Jueves, 30 de julio de 2009 | Hoy
SOCIEDAD › OPINIóN
Por Sandra Russo
El mensaje del arzobispo de La Plata contiene todos los tópicos previsibles de la jerarquía eclesiástica que viene, desde hace siglos pero más puntualmente desde la Cumbre de Beijing, en 1995, perdiendo la batalla frente a la idea de género. Fue entonces que en documentos de las Naciones Unidas comenzó a imponerse ese concepto, para expresar que lo que entendemos por hombres en tanto hombres y mujeres en tanto mujeres no es “natural”, sino una construcción de sentidos sociales, históricos, políticos.
Efectivamente, esa batalla la Iglesia ya la perdió en la realidad.

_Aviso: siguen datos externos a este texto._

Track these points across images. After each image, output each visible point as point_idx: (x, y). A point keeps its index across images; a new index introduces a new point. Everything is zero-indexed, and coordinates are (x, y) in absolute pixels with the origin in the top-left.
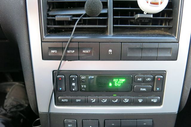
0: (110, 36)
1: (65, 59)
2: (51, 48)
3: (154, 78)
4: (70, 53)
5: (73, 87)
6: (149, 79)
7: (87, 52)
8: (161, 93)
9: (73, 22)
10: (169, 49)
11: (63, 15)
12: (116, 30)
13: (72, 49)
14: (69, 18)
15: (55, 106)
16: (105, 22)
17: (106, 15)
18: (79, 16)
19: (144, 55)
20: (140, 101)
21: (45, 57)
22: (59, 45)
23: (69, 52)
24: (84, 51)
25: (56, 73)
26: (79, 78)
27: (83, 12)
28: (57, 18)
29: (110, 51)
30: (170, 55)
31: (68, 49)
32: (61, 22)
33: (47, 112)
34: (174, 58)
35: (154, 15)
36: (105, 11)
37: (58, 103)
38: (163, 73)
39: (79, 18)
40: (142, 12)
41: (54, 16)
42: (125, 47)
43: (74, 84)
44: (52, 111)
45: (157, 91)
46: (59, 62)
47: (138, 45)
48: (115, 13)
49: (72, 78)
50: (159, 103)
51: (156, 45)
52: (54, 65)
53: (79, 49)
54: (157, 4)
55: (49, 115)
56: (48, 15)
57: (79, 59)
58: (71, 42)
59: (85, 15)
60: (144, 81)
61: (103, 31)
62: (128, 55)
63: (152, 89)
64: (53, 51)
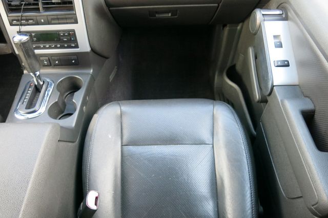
0: (42, 12)
1: (21, 25)
2: (13, 20)
3: (69, 33)
4: (23, 22)
6: (66, 34)
8: (75, 41)
9: (21, 5)
10: (72, 18)
13: (24, 20)
16: (37, 4)
19: (60, 22)
20: (66, 46)
22: (16, 18)
24: (30, 21)
28: (13, 3)
29: (42, 20)
30: (74, 21)
31: (21, 20)
32: (14, 6)
34: (76, 22)
38: (74, 31)
42: (50, 18)
45: (73, 40)
47: (55, 17)
50: (77, 47)
51: (67, 16)
53: (27, 20)
57: (28, 25)
58: (22, 16)
60: (64, 35)
61: (38, 10)
62: (53, 22)
63: (70, 39)
64: (14, 22)
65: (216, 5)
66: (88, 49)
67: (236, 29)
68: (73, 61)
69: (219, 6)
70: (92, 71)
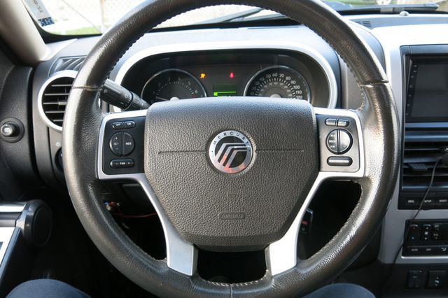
4: (428, 203)
5: (426, 236)
7: (444, 201)
11: (417, 162)
14: (424, 167)
15: (403, 257)
18: (433, 163)
22: (417, 195)
23: (426, 201)
24: (440, 201)
25: (408, 223)
26: (433, 226)
28: (413, 167)
31: (427, 198)
32: (416, 172)
33: (393, 263)
39: (435, 167)
43: (426, 233)
44: (397, 262)
46: (416, 211)
49: (426, 227)
52: (408, 214)
53: (436, 199)
55: (393, 266)
56: (403, 164)
57: (435, 208)
58: (429, 192)
59: (440, 164)
64: (410, 201)
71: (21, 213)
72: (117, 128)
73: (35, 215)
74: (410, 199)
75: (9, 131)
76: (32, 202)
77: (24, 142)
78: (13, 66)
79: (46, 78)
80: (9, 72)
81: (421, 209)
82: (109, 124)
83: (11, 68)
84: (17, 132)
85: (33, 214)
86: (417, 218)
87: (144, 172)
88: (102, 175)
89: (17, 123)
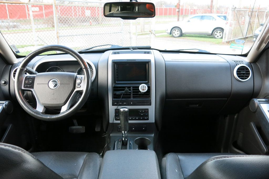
0: (132, 99)
3: (145, 111)
4: (120, 104)
7: (125, 103)
8: (148, 116)
9: (121, 95)
10: (148, 102)
11: (118, 93)
12: (134, 97)
14: (120, 94)
16: (130, 95)
17: (130, 93)
18: (123, 93)
20: (141, 118)
21: (113, 105)
25: (116, 110)
27: (124, 92)
28: (117, 94)
29: (132, 103)
31: (120, 102)
32: (117, 95)
33: (112, 122)
34: (150, 105)
35: (144, 93)
36: (130, 92)
37: (116, 120)
38: (148, 109)
39: (123, 94)
40: (140, 92)
41: (116, 93)
42: (136, 102)
44: (114, 122)
45: (146, 115)
46: (117, 106)
47: (139, 101)
48: (133, 92)
50: (148, 119)
52: (115, 107)
53: (123, 103)
54: (144, 90)
55: (113, 124)
56: (114, 93)
58: (120, 100)
59: (124, 93)
60: (142, 112)
61: (130, 97)
62: (137, 104)
63: (145, 114)
64: (115, 103)
65: (227, 99)
66: (154, 121)
67: (234, 117)
68: (144, 129)
69: (228, 100)
70: (153, 135)
71: (4, 103)
72: (28, 78)
73: (8, 104)
74: (116, 103)
75: (3, 82)
76: (7, 101)
77: (7, 86)
78: (6, 65)
79: (15, 68)
80: (4, 67)
81: (119, 106)
82: (26, 77)
83: (5, 65)
84: (5, 83)
85: (7, 104)
86: (118, 108)
87: (33, 88)
88: (23, 88)
89: (6, 80)
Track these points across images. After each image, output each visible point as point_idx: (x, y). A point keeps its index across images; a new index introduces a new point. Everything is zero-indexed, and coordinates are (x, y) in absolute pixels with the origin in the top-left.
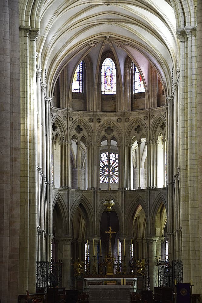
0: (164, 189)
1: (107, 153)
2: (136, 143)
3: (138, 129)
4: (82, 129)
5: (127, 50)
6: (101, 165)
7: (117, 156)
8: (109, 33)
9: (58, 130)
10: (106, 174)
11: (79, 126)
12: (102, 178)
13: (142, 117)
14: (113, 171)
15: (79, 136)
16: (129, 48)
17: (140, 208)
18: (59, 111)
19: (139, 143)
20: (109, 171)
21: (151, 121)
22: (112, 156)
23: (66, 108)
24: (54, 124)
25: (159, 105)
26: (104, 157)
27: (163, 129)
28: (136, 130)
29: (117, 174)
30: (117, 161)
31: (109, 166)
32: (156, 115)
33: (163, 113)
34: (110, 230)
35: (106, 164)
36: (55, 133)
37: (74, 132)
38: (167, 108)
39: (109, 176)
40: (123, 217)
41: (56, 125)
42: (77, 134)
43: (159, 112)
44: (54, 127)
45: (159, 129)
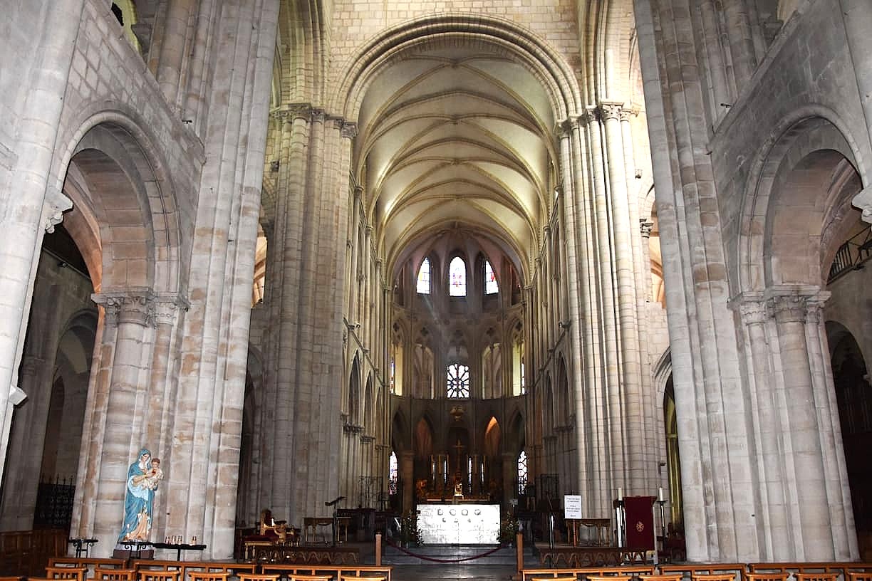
0: (521, 396)
1: (456, 365)
2: (488, 349)
3: (491, 332)
4: (427, 332)
5: (478, 244)
6: (449, 378)
7: (467, 368)
8: (458, 218)
9: (401, 330)
10: (455, 387)
11: (424, 329)
12: (450, 393)
13: (494, 318)
14: (463, 385)
15: (425, 339)
16: (479, 239)
17: (493, 421)
18: (402, 310)
19: (492, 348)
20: (458, 385)
21: (506, 322)
22: (462, 369)
23: (410, 307)
24: (395, 324)
25: (513, 303)
26: (452, 369)
27: (519, 330)
28: (488, 332)
29: (467, 387)
30: (467, 374)
31: (458, 379)
32: (511, 315)
33: (519, 311)
34: (459, 443)
35: (455, 377)
36: (396, 334)
37: (419, 334)
38: (524, 305)
39: (458, 390)
40: (473, 432)
41: (398, 325)
42: (422, 336)
43: (515, 310)
44: (396, 328)
45: (514, 330)
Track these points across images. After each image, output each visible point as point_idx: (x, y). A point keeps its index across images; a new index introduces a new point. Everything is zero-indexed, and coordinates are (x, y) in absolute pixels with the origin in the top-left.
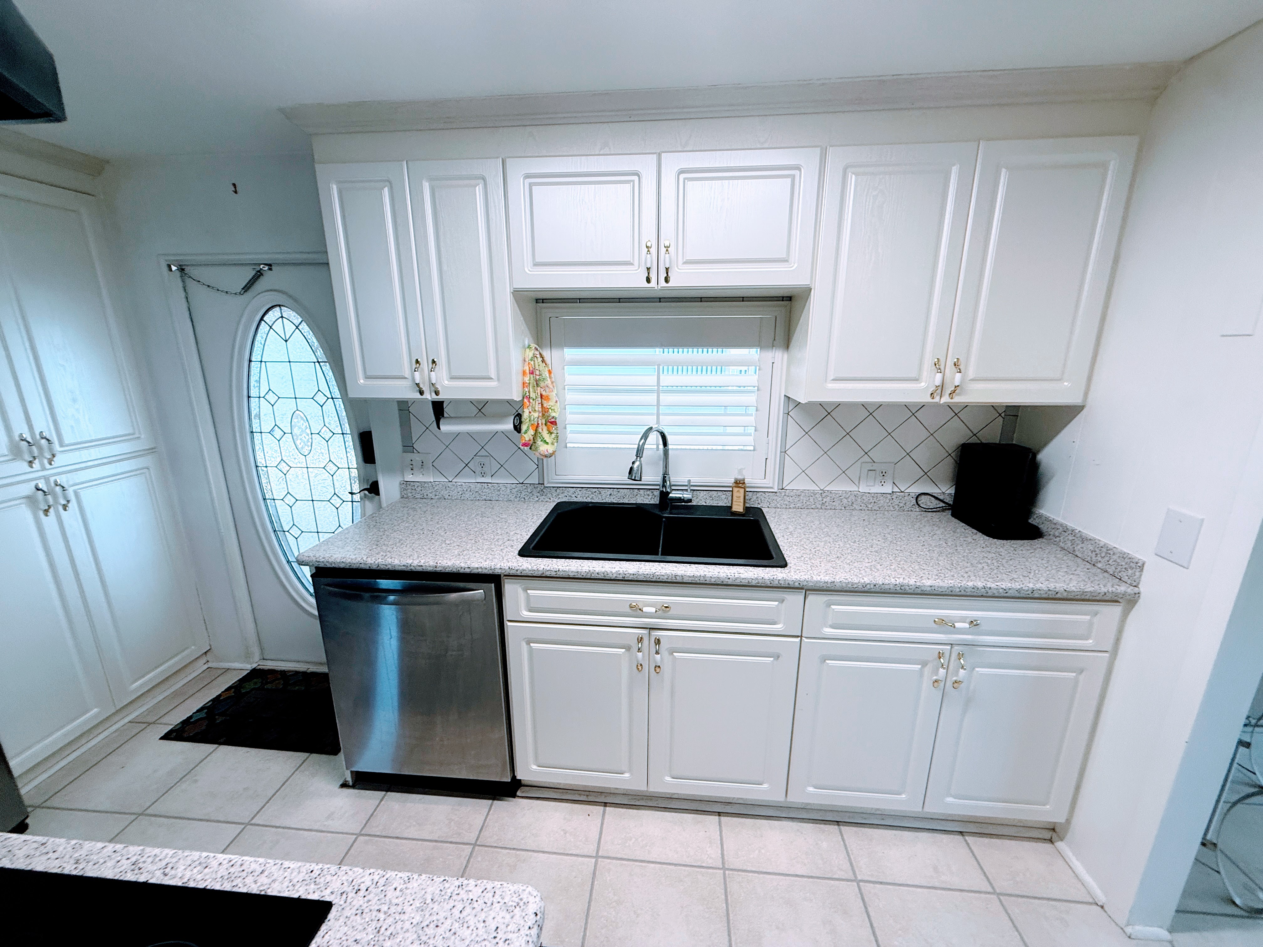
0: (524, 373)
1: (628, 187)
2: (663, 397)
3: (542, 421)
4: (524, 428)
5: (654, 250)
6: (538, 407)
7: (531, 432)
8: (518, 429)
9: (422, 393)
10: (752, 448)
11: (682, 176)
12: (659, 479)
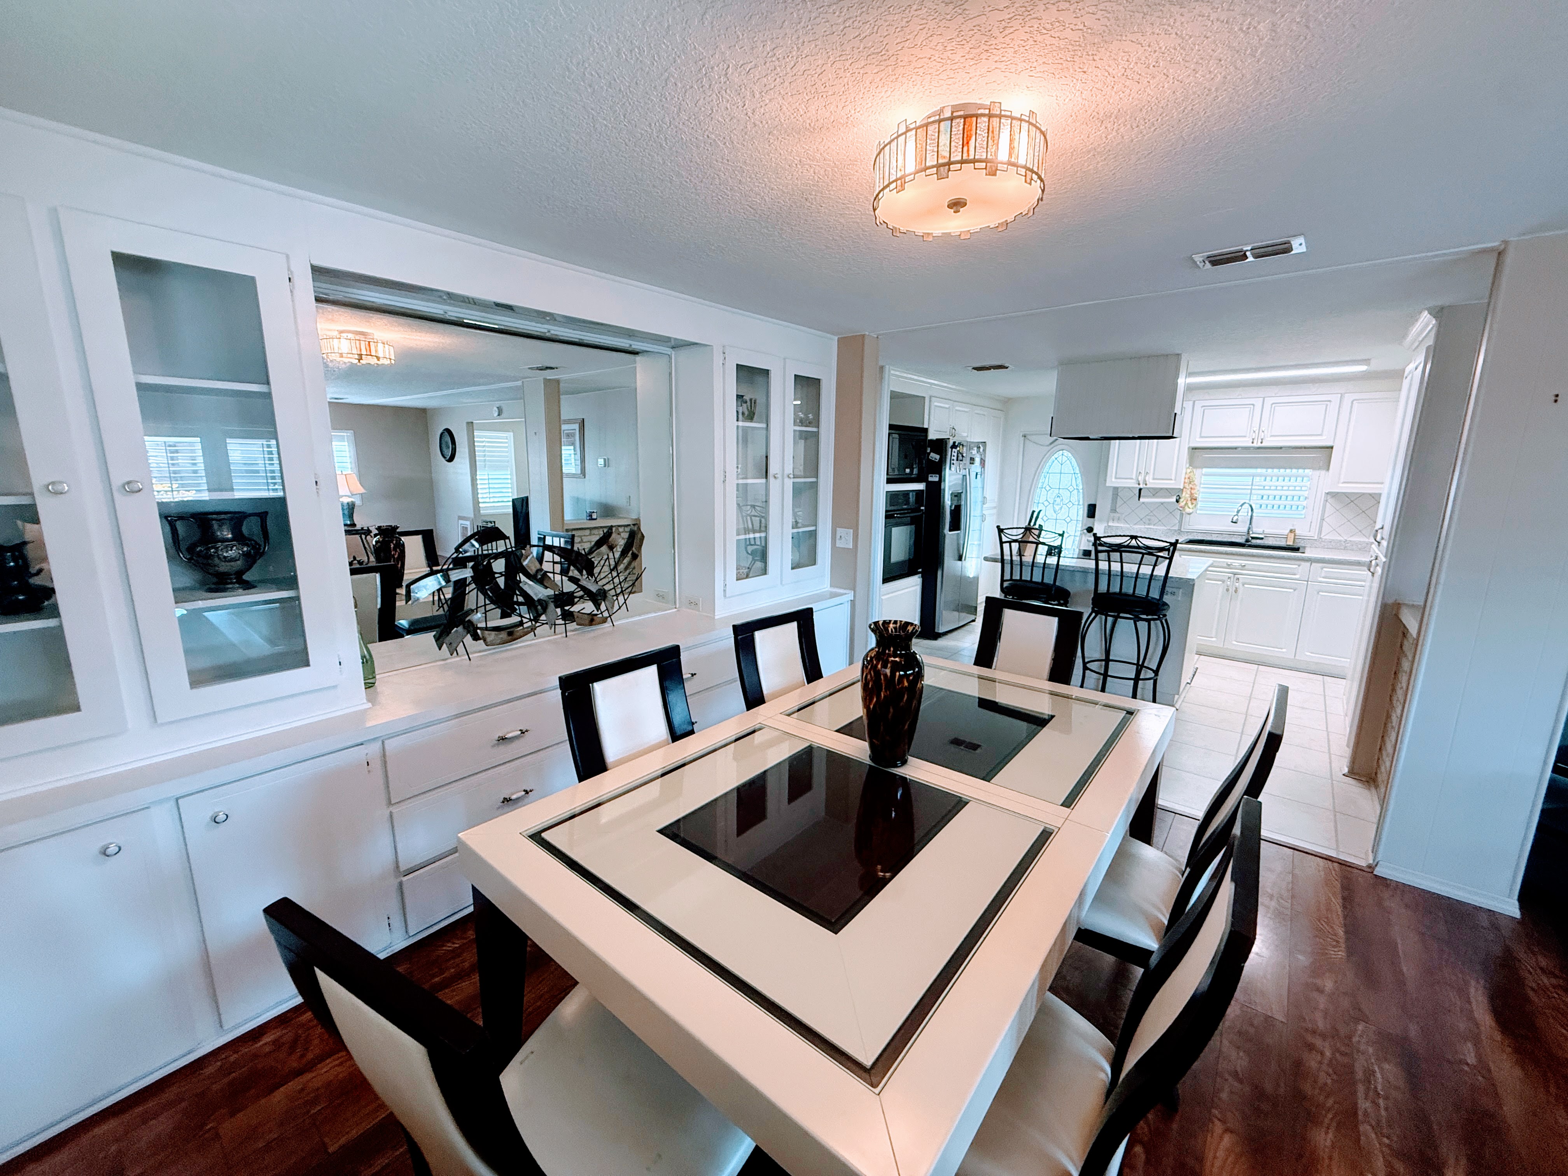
0: (1185, 478)
1: (1248, 409)
2: (1253, 491)
3: (1189, 499)
4: (1181, 500)
5: (1257, 432)
6: (1189, 492)
7: (1184, 502)
8: (1177, 501)
9: (1139, 484)
10: (1303, 517)
11: (1273, 406)
12: (1246, 530)
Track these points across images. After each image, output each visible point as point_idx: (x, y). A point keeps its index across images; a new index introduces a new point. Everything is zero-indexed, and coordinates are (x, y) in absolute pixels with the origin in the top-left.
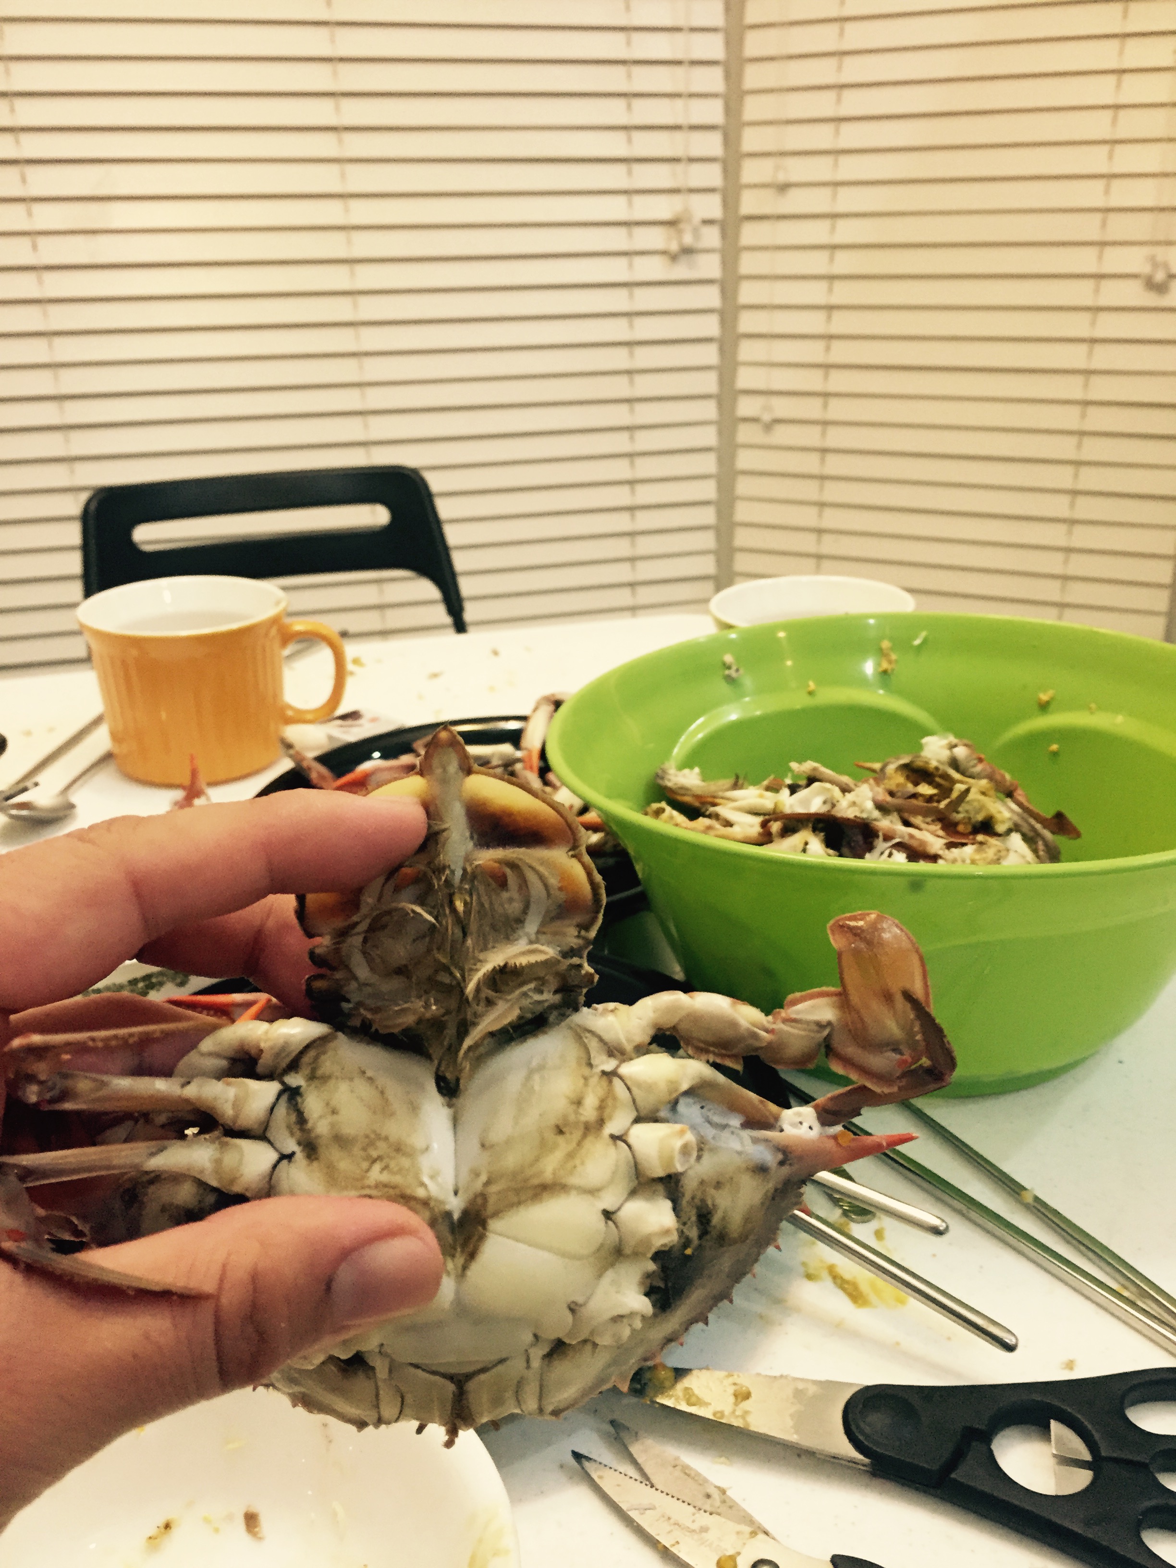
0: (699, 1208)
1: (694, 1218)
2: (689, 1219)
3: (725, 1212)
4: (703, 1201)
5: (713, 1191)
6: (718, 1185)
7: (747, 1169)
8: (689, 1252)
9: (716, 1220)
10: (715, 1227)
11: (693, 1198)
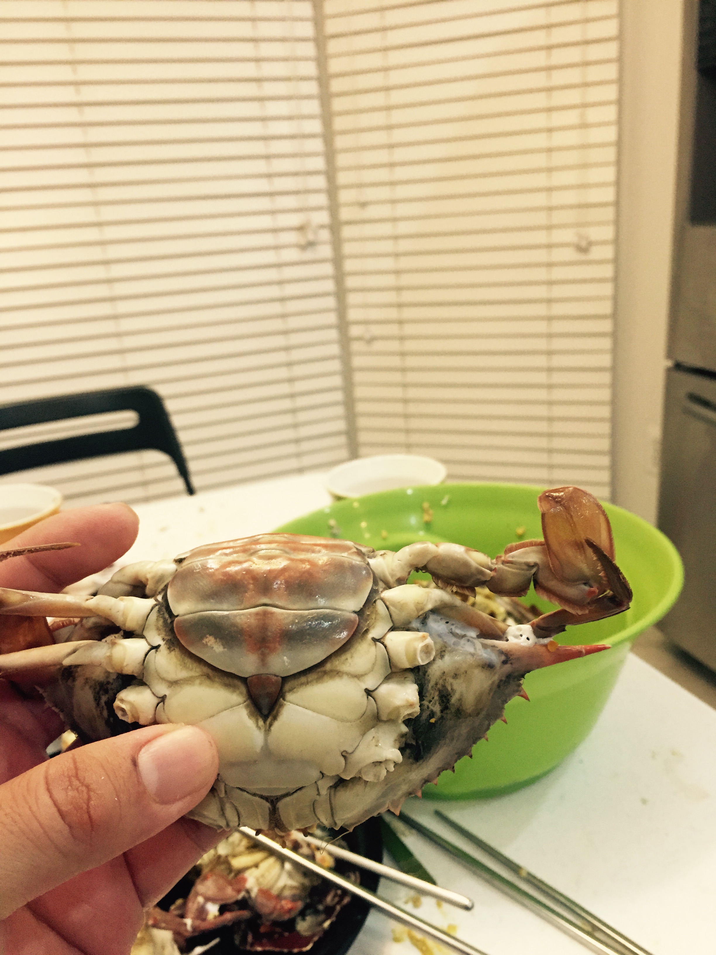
0: (440, 691)
1: (436, 698)
2: (433, 698)
3: (462, 695)
4: (444, 686)
5: (451, 680)
6: (456, 676)
7: (478, 666)
8: (433, 720)
9: (454, 700)
10: (453, 705)
11: (436, 684)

Aunque no lean estudios sobre género ni documentos de la ONU, millones de hombres y mujeres en todo el mundo viven sus vidas interrogándose sobre su ser mujer o su ser hombre. Lo que hace algunas décadas y desde siempre fue vivido como “natural” estalló por los aires. Y no precisamente por lo que Aguer llamaría “ideologías foráneas” ni por la “intervención totalitaria del Estado”, sino más bien por la época. Quizá podría llamársele historia. Y si es la nuestra, la de Occidente, es la historia del capitalismo globalizado.
La noción de género fue el ariete para que innumerables derechos fueran vividos, para que se acotara la discriminación contra las minorías sexuales y para que nuestras vidas privadas dejaran de estar permanentemente iluminadas, bajo los faros de la disciplina religiosa. Sobre todo a aquellos que no son religiosos. Jamás me explicaré por qué no se considera “totalitaria” a una religión que pretende consustanciarse con un Estado en el que conviven otros credos y ninguno.
Pero si la noción de género corrió como un reguero entre las personas comunes y corrientes, es porque interpretó un malestar de época profundo. En las sociedades líquidas, lo masculino de sí y lo femenino de sí, inquietan. Los varones y las mujeres que ve la Iglesia son solamente la cáscara de las criaturas culturales que somos, perforadas por mensajes contradictorios y paradójicos.
Pero eso sí. En una semana en la que se reivindicó a Martínez de Hoz y se le cayó otro velo a la ultraderecha que tira de la derecha, no podía faltar la contribución de Aguer, y estas ideas precarias, menos medievales que de Guerra Fría. Tenía que llegar el arzobispo que tirara su adjetivación sobre el Estado, y que dejara entrever beneplácito con otros ataques al Estado. La clásica.
El adjetivo “ateo” es uno que faltaba, pero ya lo tenemos a mano para los debates de la tele. Qué tal un arzobispo en la radio a la mañana, aunque bueno, sea Aguer. Tampoco hay que andar revisando el pedigrí de los entrevistados. Alcanza con que hablen del “totalitarismo del Estado”. Tiene punch.